In a way, 2015 was an excellent year for YA. Because there were awesome books! SO MANY AWESOME BOOKS! Off the top of my head: Bone Gap, A History of Glitter and Blood, The Truth Commission, See No Color, Infandous, Shadowshaper, Kissing in America, Out of Darkness, Dumplin’, MARTians, Delicate Monsters, The Scorpion Rules, All the Rage… and I could go on.
But it’s also been an extremely hard year for many of us in the Young Adult community.
There’s been a lot of conflict, a lot of hurt, a lot of not listening, and a lot of not being heard. Again and again, womens’ voices were brushed aside, dismissed, deemed irrational or deceptive or overreaction—which is something I pretty much always expect to see in our larger culture, but not so much in our supposedly warm and fuzzy and inclusive YA community.
Naive, I know. And, as a straight white cisgendered woman, entirely privileged.
This year, I’ve seen women offer up criticism about the female characterization in male-authored books, and I’ve seen women from marginalized groups offer up criticism about depictions of those same groups… and every time, I’ve seen them slapped down for being unkind and unfair, told that they should be quiet if they didn’t have anything nice to say, that they were just looking for things to be offended by, that they were looking too closely at the text. (That last one, coming from a literary community that is always fighting for more mainstream respect, is especially galling.)
I’ve seen women make the same points again and again and again, and I’ve seen how somehow, very few people hear said point until a man steps up and repeats it. And of course, that situation gets exacerbated exponentially when you factor in intersectional marginalization.
About a month ago, an essay ran here at Book Riot about a woman’s decision to read mainly women authors. It got plenty of positive THIS SOUNDS LIKE A FUN PROJECT comments, but it also got a lot of pushback.
And, as I watched that all play out, rather than scaring me off, all of the garbage levelled at that essay—and, of course, at the woman who wrote it—resulted in the realization that this year, every single book that I’ve read that I have connected on a kindred-spirit level has been a book written by a woman. It made me realize that lately, while I haven’t felt particularly welcome in a community that I used to consider welcoming, that I have felt embraced and affirmed and heard and challenged—in a positive way—by those same authors, in those same books.

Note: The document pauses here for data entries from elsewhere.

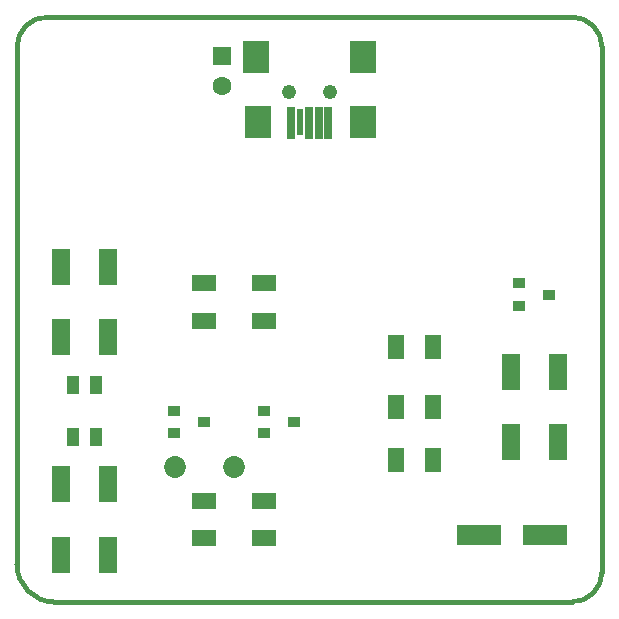
<source format=gts>
G04 (created by PCBNEW (2013-mar-13)-testing) date Mon 25 Mar 2013 01:51:38 PM CET*
%MOIN*%
G04 Gerber Fmt 3.4, Leading zero omitted, Abs format*
%FSLAX34Y34*%
G01*
G70*
G90*
G04 APERTURE LIST*
%ADD10C,2.3622e-06*%
%ADD11C,0.015*%
%ADD12R,0.042874X0.062874*%
%ADD13R,0.055074X0.078774*%
%ADD14R,0.027474X0.107874*%
%ADD15R,0.086574X0.106274*%
%ADD16R,0.024874X0.087874*%
%ADD17C,0.047874*%
%ADD18R,0.145574X0.070774*%
%ADD19R,0.062974X0.122074*%
%ADD20R,0.042874X0.031874*%
%ADD21R,0.062874X0.062874*%
%ADD22C,0.062874*%
%ADD23R,0.078774X0.055074*%
%ADD24C,0.072874*%
G04 APERTURE END LIST*
G54D10*
G54D11*
X67250Y-28250D02*
X49750Y-28250D01*
X68250Y-46750D02*
X68250Y-29250D01*
X68250Y-29250D02*
G75*
G03X67250Y-28250I-1000J0D01*
G74*
G01*
X50000Y-47750D02*
X67250Y-47750D01*
X48750Y-46500D02*
X48750Y-29250D01*
X48750Y-46500D02*
G75*
G03X50000Y-47750I1250J0D01*
G74*
G01*
X67250Y-47750D02*
G75*
G03X68250Y-46750I0J1000D01*
G74*
G01*
X49750Y-28250D02*
G75*
G03X48750Y-29250I0J-1000D01*
G74*
G01*
G54D12*
X50625Y-42250D03*
X51375Y-42250D03*
X50625Y-40500D03*
X51375Y-40500D03*
G54D13*
X62630Y-39250D03*
X61370Y-39250D03*
G54D14*
X58500Y-31774D03*
X58814Y-31774D03*
X57871Y-31774D03*
G54D15*
X60271Y-29569D03*
X60271Y-31734D03*
X56729Y-29569D03*
X56768Y-31734D03*
G54D16*
X58186Y-31750D03*
G54D17*
X59189Y-30750D03*
X57811Y-30750D03*
G54D14*
X59129Y-31774D03*
G54D18*
X66352Y-45500D03*
X64148Y-45500D03*
G54D19*
X50213Y-43819D03*
X51787Y-43819D03*
X50213Y-46181D03*
X51787Y-46181D03*
X50213Y-36569D03*
X51787Y-36569D03*
X50213Y-38931D03*
X51787Y-38931D03*
X65213Y-40069D03*
X66787Y-40069D03*
X65213Y-42431D03*
X66787Y-42431D03*
G54D20*
X54000Y-42125D03*
X54000Y-41375D03*
X55000Y-41750D03*
X65500Y-37875D03*
X65500Y-37125D03*
X66500Y-37500D03*
X57000Y-42125D03*
X57000Y-41375D03*
X58000Y-41750D03*
G54D21*
X55600Y-29550D03*
G54D22*
X55600Y-30550D03*
G54D13*
X62630Y-43000D03*
X61370Y-43000D03*
X62630Y-41250D03*
X61370Y-41250D03*
G54D23*
X57000Y-38380D03*
X57000Y-37120D03*
X57000Y-44370D03*
X57000Y-45630D03*
X55000Y-37120D03*
X55000Y-38380D03*
X55000Y-44370D03*
X55000Y-45630D03*
G54D24*
X54016Y-43250D03*
X55984Y-43250D03*
M02*

</source>
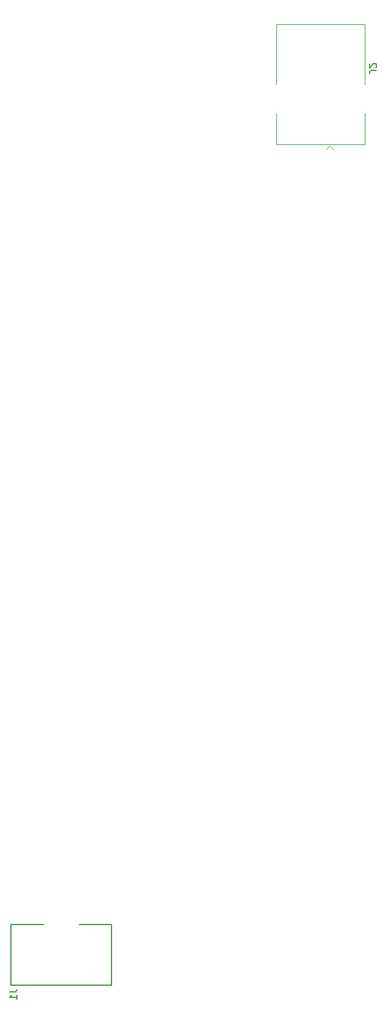
<source format=gbr>
G04 #@! TF.GenerationSoftware,KiCad,Pcbnew,6.0.2+dfsg-1*
G04 #@! TF.CreationDate,2022-12-26T21:57:54-05:00*
G04 #@! TF.ProjectId,RUSP_TestBoard,52555350-5f54-4657-9374-426f6172642e,rev?*
G04 #@! TF.SameCoordinates,Original*
G04 #@! TF.FileFunction,Legend,Bot*
G04 #@! TF.FilePolarity,Positive*
%FSLAX46Y46*%
G04 Gerber Fmt 4.6, Leading zero omitted, Abs format (unit mm)*
G04 Created by KiCad (PCBNEW 6.0.2+dfsg-1) date 2022-12-26 21:57:54*
%MOMM*%
%LPD*%
G01*
G04 APERTURE LIST*
%ADD10C,0.150000*%
%ADD11C,0.120000*%
G04 APERTURE END LIST*
D10*
X103802380Y-163416666D02*
X104516666Y-163416666D01*
X104659523Y-163369047D01*
X104754761Y-163273809D01*
X104802380Y-163130952D01*
X104802380Y-163035714D01*
X104802380Y-164416666D02*
X104802380Y-163845238D01*
X104802380Y-164130952D02*
X103802380Y-164130952D01*
X103945238Y-164035714D01*
X104040476Y-163940476D01*
X104088095Y-163845238D01*
X155047619Y-34833333D02*
X154333333Y-34833333D01*
X154190476Y-34880952D01*
X154095238Y-34976190D01*
X154047619Y-35119047D01*
X154047619Y-35214285D01*
X154952380Y-34404761D02*
X155000000Y-34357142D01*
X155047619Y-34261904D01*
X155047619Y-34023809D01*
X155000000Y-33928571D01*
X154952380Y-33880952D01*
X154857142Y-33833333D01*
X154761904Y-33833333D01*
X154619047Y-33880952D01*
X154047619Y-34452380D01*
X154047619Y-33833333D01*
X118000000Y-154000000D02*
X118000000Y-162500000D01*
X104000000Y-154000000D02*
X104000000Y-159500000D01*
X104000000Y-154000000D02*
X108500000Y-154000000D01*
X118000000Y-154000000D02*
X113500000Y-154000000D01*
X104000000Y-162500000D02*
X118000000Y-162500000D01*
X104000000Y-159500000D02*
X104000000Y-162500000D01*
D11*
X148480000Y-45330000D02*
X148980000Y-45830000D01*
X153390000Y-40850000D02*
X153390000Y-45110000D01*
X147980000Y-45830000D02*
X148480000Y-45330000D01*
X141070000Y-28390000D02*
X141070000Y-36750000D01*
X153390000Y-28390000D02*
X141070000Y-28390000D01*
X153390000Y-45110000D02*
X141070000Y-45110000D01*
X141070000Y-45110000D02*
X141070000Y-40850000D01*
X153390000Y-36750000D02*
X153390000Y-28390000D01*
M02*

</source>
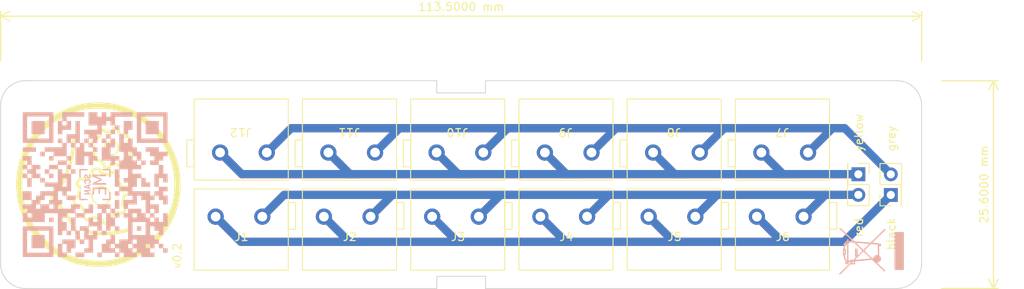
<source format=kicad_pcb>
(kicad_pcb (version 20221018) (generator pcbnew)

  (general
    (thickness 1.6)
  )

  (paper "A4")
  (title_block
    (title "KNX Distributor")
    (date "2023-08-15")
    (rev "0.2")
    (company "haus-automatisierung.com")
    (comment 1 "Matthias Kleine")
  )

  (layers
    (0 "F.Cu" signal)
    (31 "B.Cu" signal)
    (32 "B.Adhes" user "B.Adhesive")
    (33 "F.Adhes" user "F.Adhesive")
    (34 "B.Paste" user)
    (35 "F.Paste" user)
    (36 "B.SilkS" user "B.Silkscreen")
    (37 "F.SilkS" user "F.Silkscreen")
    (38 "B.Mask" user)
    (39 "F.Mask" user)
    (40 "Dwgs.User" user "User.Drawings")
    (41 "Cmts.User" user "User.Comments")
    (42 "Eco1.User" user "User.Eco1")
    (43 "Eco2.User" user "User.Eco2")
    (44 "Edge.Cuts" user)
    (45 "Margin" user)
    (46 "B.CrtYd" user "B.Courtyard")
    (47 "F.CrtYd" user "F.Courtyard")
    (48 "B.Fab" user)
    (49 "F.Fab" user)
    (50 "User.1" user)
    (51 "User.2" user)
    (52 "User.3" user)
    (53 "User.4" user)
    (54 "User.5" user)
    (55 "User.6" user)
    (56 "User.7" user)
    (57 "User.8" user)
    (58 "User.9" user)
  )

  (setup
    (stackup
      (layer "F.SilkS" (type "Top Silk Screen"))
      (layer "F.Paste" (type "Top Solder Paste"))
      (layer "F.Mask" (type "Top Solder Mask") (thickness 0.01))
      (layer "F.Cu" (type "copper") (thickness 0.035))
      (layer "dielectric 1" (type "core") (thickness 1.51) (material "FR4") (epsilon_r 4.5) (loss_tangent 0.02))
      (layer "B.Cu" (type "copper") (thickness 0.035))
      (layer "B.Mask" (type "Bottom Solder Mask") (thickness 0.01))
      (layer "B.Paste" (type "Bottom Solder Paste"))
      (layer "B.SilkS" (type "Bottom Silk Screen"))
      (copper_finish "None")
      (dielectric_constraints no)
    )
    (pad_to_mask_clearance 0)
    (pcbplotparams
      (layerselection 0x00010fc_ffffffff)
      (plot_on_all_layers_selection 0x0000000_00000000)
      (disableapertmacros false)
      (usegerberextensions false)
      (usegerberattributes true)
      (usegerberadvancedattributes true)
      (creategerberjobfile true)
      (dashed_line_dash_ratio 12.000000)
      (dashed_line_gap_ratio 3.000000)
      (svgprecision 4)
      (plotframeref false)
      (viasonmask false)
      (mode 1)
      (useauxorigin false)
      (hpglpennumber 1)
      (hpglpenspeed 20)
      (hpglpendiameter 15.000000)
      (dxfpolygonmode true)
      (dxfimperialunits true)
      (dxfusepcbnewfont true)
      (psnegative false)
      (psa4output false)
      (plotreference true)
      (plotvalue true)
      (plotinvisibletext false)
      (sketchpadsonfab false)
      (subtractmaskfromsilk false)
      (outputformat 1)
      (mirror false)
      (drillshape 0)
      (scaleselection 1)
      (outputdirectory "gerber/")
    )
  )

  (net 0 "")
  (net 1 "/black")
  (net 2 "/red")
  (net 3 "/grey")
  (net 4 "/yellow")

  (footprint "haus-automatisierung:Wago-243-211" (layer "F.Cu") (at 112.8 64.55))

  (footprint "haus-automatisierung:Wago-243-211" (layer "F.Cu") (at 86.12 64.55))

  (footprint "haus-automatisierung:Logo_20mm" (layer "F.Cu") (at 34.3 64 90))

  (footprint "haus-automatisierung:Wago-243-211" (layer "F.Cu") (at 59.44 64.55))

  (footprint "haus-automatisierung:Wago-243-212" (layer "F.Cu") (at 84.38 63.45 180))

  (footprint "haus-automatisierung:Wago-243-212" (layer "F.Cu") (at 124.4 63.45 180))

  (footprint "Connector_PinHeader_2.54mm:PinHeader_2x01_P2.54mm_Vertical" (layer "F.Cu") (at 127.95 62.725 -90))

  (footprint "haus-automatisierung:Wago-243-212" (layer "F.Cu") (at 111.06 63.45 180))

  (footprint "haus-automatisierung:Wago-243-211" (layer "F.Cu") (at 99.46 64.55))

  (footprint "Connector_PinHeader_2.54mm:PinHeader_2x01_P2.54mm_Vertical" (layer "F.Cu") (at 131.95 65.275 90))

  (footprint "haus-automatisierung:Wago-243-212" (layer "F.Cu") (at 97.72 63.45 180))

  (footprint "haus-automatisierung:Wago-243-212" (layer "F.Cu") (at 71.04 63.45 180))

  (footprint "haus-automatisierung:Wago-243-211" (layer "F.Cu") (at 72.78 64.55))

  (footprint "haus-automatisierung:Wago-243-212" (layer "F.Cu") (at 57.7 63.45 180))

  (footprint "haus-automatisierung:Wago-243-211" (layer "F.Cu")
    (tstamp e381ccfe-7130-4c1f-9f63-d62dd7d3d29f)
    (at 46.1 64.55)
    (property "Sheetfile" "pcb-knx-distributor.kicad_sch")
    (property "Sheetname" "")
    (property "ki_description" "Generic connector, single row, 01x02, script generated")
    (property "ki_keywords" "connector")
    (path "/904cc802-1051-4f53-b52e-8b7564c0ae9f")
    (attr through_hole)
    (fp_text reference "J1" (at 5.842 5.89 unlocked) (layer "F.SilkS")
        (effects (font (size 1 1) (thickness 0.15)))
      (tstamp 255f5694-640a-437d-9f2d-62d221b09092)
    )
    (fp_text value "Conn_01x02_Pin" (at 5.842 7.39 unlocked) (layer "F.Fab")
        (effects (font (size 1 1) (thickness 0.15)))
      (tstamp 1840bf33-9e
... [102416 chars truncated]
</source>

It made me realize that at the moment, I want to surround myself with womens’ voices. That I want to put my energy into listening to them, engaging with them, learning from them, and amplifying them. And so, in 2016, I’ve decided to read entirely women authors.
Prose to poetry to comics, nonfiction to fiction, picture books to chapter books to YA to the adult market: for me, 2016 will be all ladies, all the time.
DON’T YOU FEEL LIKE YOU’LL BE MISSING OUT? WHY WOULD YOU LIMIT YOURSELF LIKE THAT?
It’s funny—people sit down and spend a year reading only Charles Dickens or Shakespeare or James Joyce, and I’ve never see this question asked. Meanwhile, in addition to whatever comes out next year, I’ve got the entire history of women’s writing to work with, so… no. No, I won’t feel like I’ll be missing out.
ISN’T THAT SEXIST?
If that isn’t enough of an answer for you, see above. If someone sitting down with Chas or Will or Jim for a year—focusing in on a specific body of work—isn’t sexist, neither is this.
GOOD BOOKS ARE GOOD BOOKS. IT DOESN’T MATTER WHO THE AUTHOR IS.
That’s not a question.
(But really, do you honestly think that an artist’s life experience or identity has no effect whatsoever with the body of work that they create? Like, REALLY? I understand separating the artist from the art, but the theory that perspective and again, life experience, don’t affect the art itself is just utterly illogical.)
Also, you do you. Read what you want to read, and enjoy it. I’ll do the same.